▶ _Dataset content_:

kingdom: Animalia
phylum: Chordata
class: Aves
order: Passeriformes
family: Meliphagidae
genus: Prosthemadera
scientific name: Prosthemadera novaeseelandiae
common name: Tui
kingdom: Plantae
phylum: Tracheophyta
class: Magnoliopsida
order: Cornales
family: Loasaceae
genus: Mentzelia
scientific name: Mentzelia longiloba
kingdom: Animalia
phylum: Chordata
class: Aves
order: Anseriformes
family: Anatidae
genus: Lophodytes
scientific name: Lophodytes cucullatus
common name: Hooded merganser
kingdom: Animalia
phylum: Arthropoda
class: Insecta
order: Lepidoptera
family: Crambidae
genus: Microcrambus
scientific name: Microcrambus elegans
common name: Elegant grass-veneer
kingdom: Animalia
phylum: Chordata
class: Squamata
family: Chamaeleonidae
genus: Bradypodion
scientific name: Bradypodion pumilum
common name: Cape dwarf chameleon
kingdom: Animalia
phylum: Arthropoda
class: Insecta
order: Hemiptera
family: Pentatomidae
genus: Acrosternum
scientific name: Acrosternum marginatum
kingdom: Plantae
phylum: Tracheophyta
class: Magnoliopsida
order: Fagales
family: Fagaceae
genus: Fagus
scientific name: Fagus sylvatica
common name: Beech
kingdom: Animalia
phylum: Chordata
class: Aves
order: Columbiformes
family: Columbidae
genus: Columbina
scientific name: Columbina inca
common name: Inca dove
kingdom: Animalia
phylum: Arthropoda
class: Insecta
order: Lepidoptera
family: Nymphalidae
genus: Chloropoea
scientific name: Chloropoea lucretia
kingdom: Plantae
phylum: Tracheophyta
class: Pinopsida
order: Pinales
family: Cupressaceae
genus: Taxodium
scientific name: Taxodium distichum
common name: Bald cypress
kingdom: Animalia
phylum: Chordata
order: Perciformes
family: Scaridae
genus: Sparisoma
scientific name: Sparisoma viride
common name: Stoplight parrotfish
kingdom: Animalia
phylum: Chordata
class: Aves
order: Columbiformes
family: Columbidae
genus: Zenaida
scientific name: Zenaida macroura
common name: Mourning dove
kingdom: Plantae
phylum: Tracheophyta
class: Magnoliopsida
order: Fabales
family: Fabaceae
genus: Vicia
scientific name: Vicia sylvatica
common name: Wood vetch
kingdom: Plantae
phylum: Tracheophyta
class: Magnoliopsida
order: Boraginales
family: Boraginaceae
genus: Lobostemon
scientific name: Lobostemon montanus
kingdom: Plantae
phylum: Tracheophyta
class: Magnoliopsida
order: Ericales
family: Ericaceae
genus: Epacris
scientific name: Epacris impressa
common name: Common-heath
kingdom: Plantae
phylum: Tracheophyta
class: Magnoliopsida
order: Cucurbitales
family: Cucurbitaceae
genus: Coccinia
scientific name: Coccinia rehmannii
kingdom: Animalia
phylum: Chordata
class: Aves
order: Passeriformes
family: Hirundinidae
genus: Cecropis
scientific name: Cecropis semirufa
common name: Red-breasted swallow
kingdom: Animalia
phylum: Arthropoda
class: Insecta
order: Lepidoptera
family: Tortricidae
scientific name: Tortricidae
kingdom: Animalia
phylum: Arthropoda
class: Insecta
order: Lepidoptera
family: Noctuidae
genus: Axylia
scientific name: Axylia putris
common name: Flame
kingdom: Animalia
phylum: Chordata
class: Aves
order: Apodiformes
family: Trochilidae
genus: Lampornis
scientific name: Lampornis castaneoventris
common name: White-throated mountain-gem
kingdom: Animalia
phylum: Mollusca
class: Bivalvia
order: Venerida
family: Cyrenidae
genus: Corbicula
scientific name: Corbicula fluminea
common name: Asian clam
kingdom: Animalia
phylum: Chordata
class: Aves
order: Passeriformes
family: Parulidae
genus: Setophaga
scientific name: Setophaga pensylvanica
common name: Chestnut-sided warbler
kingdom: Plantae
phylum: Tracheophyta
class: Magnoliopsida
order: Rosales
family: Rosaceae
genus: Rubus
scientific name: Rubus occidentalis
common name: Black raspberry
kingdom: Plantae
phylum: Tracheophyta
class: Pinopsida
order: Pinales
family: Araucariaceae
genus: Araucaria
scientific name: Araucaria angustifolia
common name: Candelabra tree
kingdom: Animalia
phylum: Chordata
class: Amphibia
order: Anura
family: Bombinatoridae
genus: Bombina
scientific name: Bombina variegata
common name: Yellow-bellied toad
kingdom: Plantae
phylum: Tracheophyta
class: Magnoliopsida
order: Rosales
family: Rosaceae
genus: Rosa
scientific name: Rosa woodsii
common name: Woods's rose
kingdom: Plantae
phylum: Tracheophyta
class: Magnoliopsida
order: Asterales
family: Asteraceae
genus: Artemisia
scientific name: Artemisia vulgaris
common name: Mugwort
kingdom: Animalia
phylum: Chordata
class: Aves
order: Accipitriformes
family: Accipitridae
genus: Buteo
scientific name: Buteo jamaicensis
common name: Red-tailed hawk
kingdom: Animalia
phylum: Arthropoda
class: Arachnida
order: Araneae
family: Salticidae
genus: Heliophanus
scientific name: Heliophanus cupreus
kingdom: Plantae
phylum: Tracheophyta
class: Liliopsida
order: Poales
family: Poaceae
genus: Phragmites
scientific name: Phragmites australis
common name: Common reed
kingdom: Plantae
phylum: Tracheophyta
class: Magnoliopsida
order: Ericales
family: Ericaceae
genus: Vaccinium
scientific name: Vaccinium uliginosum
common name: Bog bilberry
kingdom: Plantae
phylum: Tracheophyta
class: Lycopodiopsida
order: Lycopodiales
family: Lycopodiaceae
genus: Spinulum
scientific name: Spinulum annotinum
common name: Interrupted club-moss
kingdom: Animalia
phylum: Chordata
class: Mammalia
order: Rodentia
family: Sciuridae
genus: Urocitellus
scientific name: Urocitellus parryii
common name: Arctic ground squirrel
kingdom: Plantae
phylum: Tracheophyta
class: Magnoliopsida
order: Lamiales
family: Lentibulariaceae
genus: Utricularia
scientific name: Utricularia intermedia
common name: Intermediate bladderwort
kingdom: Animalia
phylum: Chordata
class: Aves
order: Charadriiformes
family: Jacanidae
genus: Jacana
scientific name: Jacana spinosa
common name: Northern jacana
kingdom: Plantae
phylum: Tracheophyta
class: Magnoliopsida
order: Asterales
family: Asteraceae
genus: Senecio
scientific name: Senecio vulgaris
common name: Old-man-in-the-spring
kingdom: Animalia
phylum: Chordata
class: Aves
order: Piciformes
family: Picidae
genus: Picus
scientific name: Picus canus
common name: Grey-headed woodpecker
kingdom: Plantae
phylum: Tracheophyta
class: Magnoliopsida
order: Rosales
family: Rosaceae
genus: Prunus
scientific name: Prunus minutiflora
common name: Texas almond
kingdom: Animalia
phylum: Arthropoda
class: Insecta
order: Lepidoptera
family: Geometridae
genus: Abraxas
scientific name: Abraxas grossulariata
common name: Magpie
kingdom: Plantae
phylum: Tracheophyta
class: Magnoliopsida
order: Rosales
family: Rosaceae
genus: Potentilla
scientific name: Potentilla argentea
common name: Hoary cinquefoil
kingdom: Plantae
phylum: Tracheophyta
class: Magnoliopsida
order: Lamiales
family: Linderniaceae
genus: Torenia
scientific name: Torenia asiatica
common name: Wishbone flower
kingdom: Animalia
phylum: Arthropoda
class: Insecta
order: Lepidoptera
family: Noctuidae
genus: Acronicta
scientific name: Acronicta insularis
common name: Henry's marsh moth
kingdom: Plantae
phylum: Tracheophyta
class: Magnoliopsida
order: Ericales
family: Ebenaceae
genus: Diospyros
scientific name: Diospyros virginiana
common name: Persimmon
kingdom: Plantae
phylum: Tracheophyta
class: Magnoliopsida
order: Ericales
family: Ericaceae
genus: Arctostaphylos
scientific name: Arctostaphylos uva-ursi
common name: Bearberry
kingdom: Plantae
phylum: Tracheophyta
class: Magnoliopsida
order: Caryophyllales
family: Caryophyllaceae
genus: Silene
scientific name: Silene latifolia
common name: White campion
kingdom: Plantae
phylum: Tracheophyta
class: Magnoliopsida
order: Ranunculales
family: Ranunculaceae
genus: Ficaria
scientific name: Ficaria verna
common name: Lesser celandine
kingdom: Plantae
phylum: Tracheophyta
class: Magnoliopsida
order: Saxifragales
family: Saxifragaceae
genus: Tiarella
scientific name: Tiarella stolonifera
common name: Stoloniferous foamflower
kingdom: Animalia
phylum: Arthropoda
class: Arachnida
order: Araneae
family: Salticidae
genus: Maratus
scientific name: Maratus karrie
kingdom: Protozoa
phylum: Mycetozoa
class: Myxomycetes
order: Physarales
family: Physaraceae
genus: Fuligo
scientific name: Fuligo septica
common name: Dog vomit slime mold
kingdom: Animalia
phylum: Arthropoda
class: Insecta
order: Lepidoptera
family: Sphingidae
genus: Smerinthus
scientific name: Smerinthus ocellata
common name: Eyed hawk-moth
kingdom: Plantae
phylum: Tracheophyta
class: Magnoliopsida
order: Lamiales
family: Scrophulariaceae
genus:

▶ _Instructions for the task_: In the part of the listing that opens with the line containing "family: Scaridae" and closes with the line containing "genus: Axylia", change "common name" to "vernacular name" and write out those lines again, leaving everything else the same.

▶ _Solution_:
family: Scaridae
genus: Sparisoma
scientific name: Sparisoma viride
vernacular name: Stoplight parrotfish
kingdom: Animalia
phylum: Chordata
class: Aves
order: Columbiformes
family: Columbidae
genus: Zenaida
scientific name: Zenaida macroura
vernacular name: Mourning dove
kingdom: Plantae
phylum: Tracheophyta
class: Magnoliopsida
order: Fabales
family: Fabaceae
genus: Vicia
scientific name: Vicia sylvatica
vernacular name: Wood vetch
kingdom: Plantae
phylum: Tracheophyta
class: Magnoliopsida
order: Boraginales
family: Boraginaceae
genus: Lobostemon
scientific name: Lobostemon montanus
kingdom: Plantae
phylum: Tracheophyta
class: Magnoliopsida
order: Ericales
family: Ericaceae
genus: Epacris
scientific name: Epacris impressa
vernacular name: Common-heath
kingdom: Plantae
phylum: Tracheophyta
class: Magnoliopsida
order: Cucurbitales
family: Cucurbitaceae
genus: Coccinia
scientific name: Coccinia rehmannii
kingdom: Animalia
phylum: Chordata
class: Aves
order: Passeriformes
family: Hirundinidae
genus: Cecropis
scientific name: Cecropis semirufa
vernacular name: Red-breasted swallow
kingdom: Animalia
phylum: Arthropoda
class: Insecta
order: Lepidoptera
family: Tortricidae
scientific name: Tortricidae
kingdom: Animalia
phylum: Arthropoda
class: Insecta
order: Lepidoptera
family: Noctuidae
genus: Axylia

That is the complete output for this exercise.